Junseok Park, Hyeonseo Yang, Min Whoo Lee, Won-Seok Choi, Minsu Lee, Byoung-Tak Zhang
Seoul National University, Sungshin Women’s University, AIIS
arXiv (2025)
RL Benchmark

📝 Paper Summary

Curriculum Learning Reward Shaping
Inspired by toddler development, this paper proposes a Sparse-to-Dense (S2D) reward curriculum that starts with free exploration and transitions to potential-based dense rewards, improving generalization and smoothing the policy loss landscape.
Core Problem
Static reward densities fail to balance exploration and exploitation effectively: sparse rewards slow down learning, while dense rewards often bias agents toward suboptimal local minima.
Why it matters:
  • Complex environments with high-dimensional inputs (e.g., egocentric 3D observations) require extensive exploration that dense rewards discourage.

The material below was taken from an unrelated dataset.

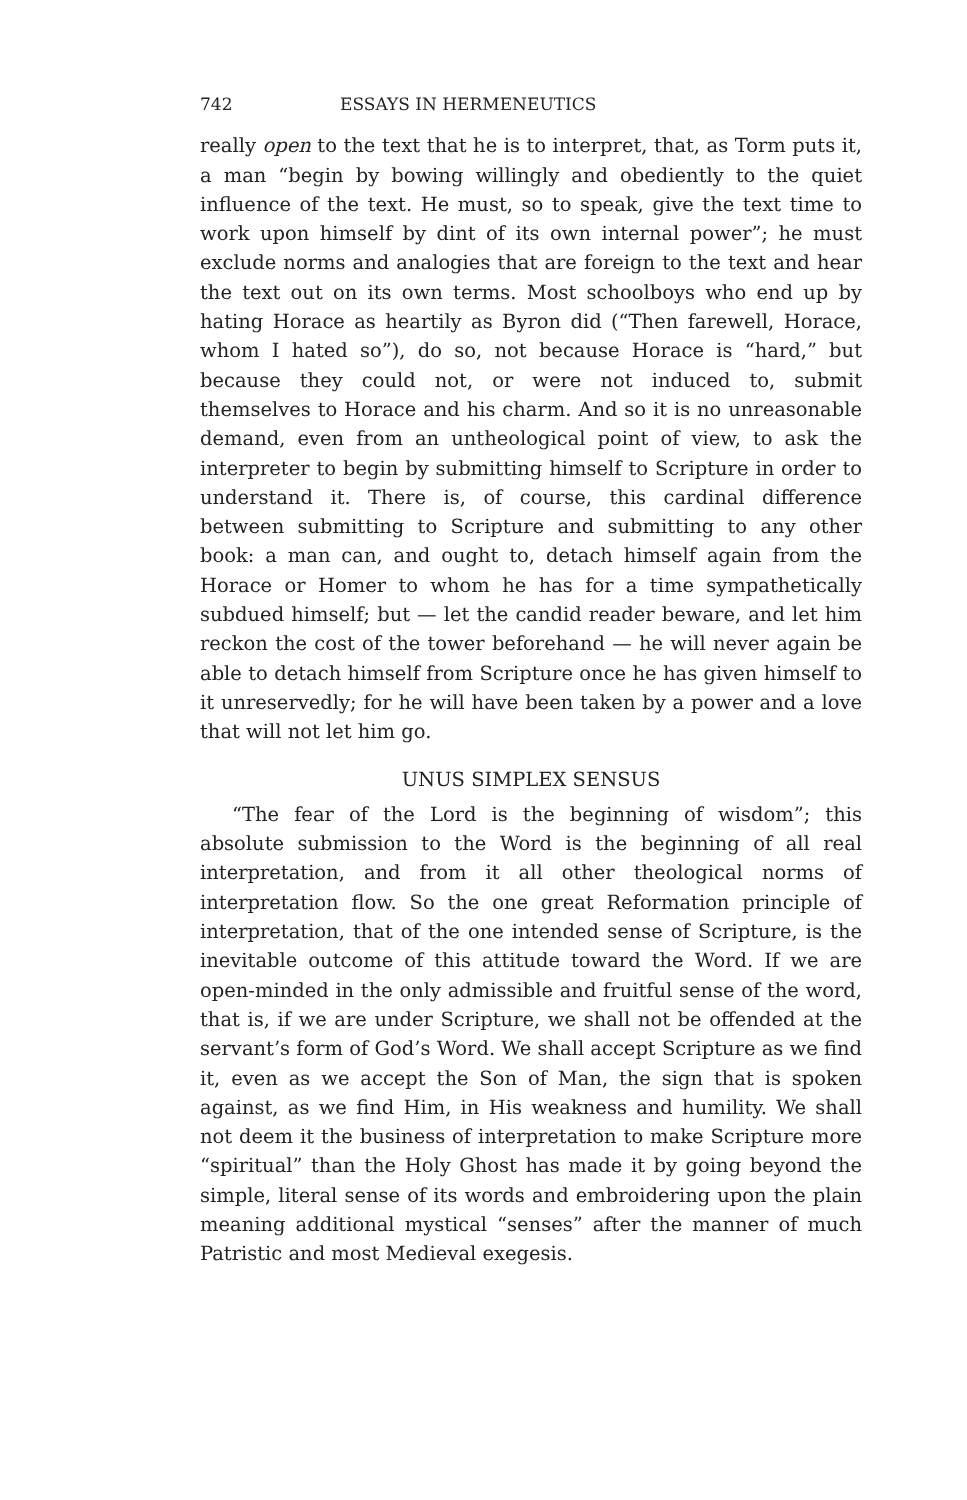742 ESSAYS IN HERMENEUTICS
really open to the text that he is to interpret, that, as Torm puts it, a man “begin by bowing willingly and obediently to the quiet influence of the text. He must, so to speak, give the text time to work upon himself by dint of its own internal power”; he must exclude norms and analogies that are foreign to the text and hear the text out on its own terms. Most schoolboys who end up by hating Horace as heartily as Byron did (“Then farewell, Horace, whom I hated so”), do so, not because Horace is “hard,” but because they could not, or were not induced to, submit themselves to Horace and his charm. And so it is no unreasonable demand, even from an untheological point of view, to ask the interpreter to begin by submitting himself to Scripture in order to understand it. There is, of course, this cardinal difference between submitting to Scripture and submitting to any other book: a man can, and ought to, detach himself again from the Horace or Homer to whom he has for a time sympathetically subdued himself; but — let the candid reader beware, and let him reckon the cost of the tower beforehand — he will never again be able to detach himself from Scripture once he has given himself to it unreservedly; for he will have been taken by a power and a love that will not let him go.
UNUS SIMPLEX SENSUS
“The fear of the Lord is the beginning of wisdom”; this absolute submission to the Word is the beginning of all real interpretation, and from it all other theological norms of interpretation flow. So the one great Reformation principle of interpretation, that of the one intended sense of Scripture, is the inevitable outcome of this attitude toward the Word. If we are open-minded in the only admissible and fruitful sense of the word, that is, if we are under Scripture, we shall not be offended at the servant’s form of God’s Word. We shall accept Scripture as we find it, even as we accept the Son of Man, the sign that is spoken against, as we find Him, in His weakness and humility. We shall not deem it the business of interpretation to make Scripture more “spiritual” than the Holy Ghost has made it by going beyond the simple, literal sense of its words and embroidering upon the plain meaning additional mystical “senses” after the manner of much Patristic and most Medieval exegesis.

  • Existing methods relying solely on one reward type or Dense-to-Sparse transitions struggle to maintain optimal strategies or achieve robustness.
  • Rugged policy loss landscapes in deep RL make optimization volatile and challenging, hindering generalization.
Concrete Example: In a maze, an agent with only dense rewards might get stuck trying to walk through a wall toward the goal (short-term gain), while an agent with only sparse rewards might wander aimlessly without ever finding the goal due to lack of feedback.
Key Novelty
Toddler-Inspired Sparse-to-Dense (S2D) Reward Transition
  • mimics human toddlers who transition from 'innate explorers' (engaging with environments without immediate rewards) to goal-directed learners guided by denser feedback
  • Uses Potential-Based Reward Shaping (PBRS) to densify rewards during the transition while theoretically preserving the optimal policy
  • Reverses the conventional 'easy-to-hard' or 'dense-to-sparse' intuition by prioritizing early free exploration to build robust cognitive maps before optimization
Architecture
Architecture Figure Figure 1
Conceptual illustration of the Toddler-inspired Reward Transition
Breakthrough Assessment
7/10
Offers a counter-intuitive but biologically grounded approach (Sparse-to-Dense) that addresses the specific problem of loss landscape smoothing in RL, though results in the provided text are qualitative.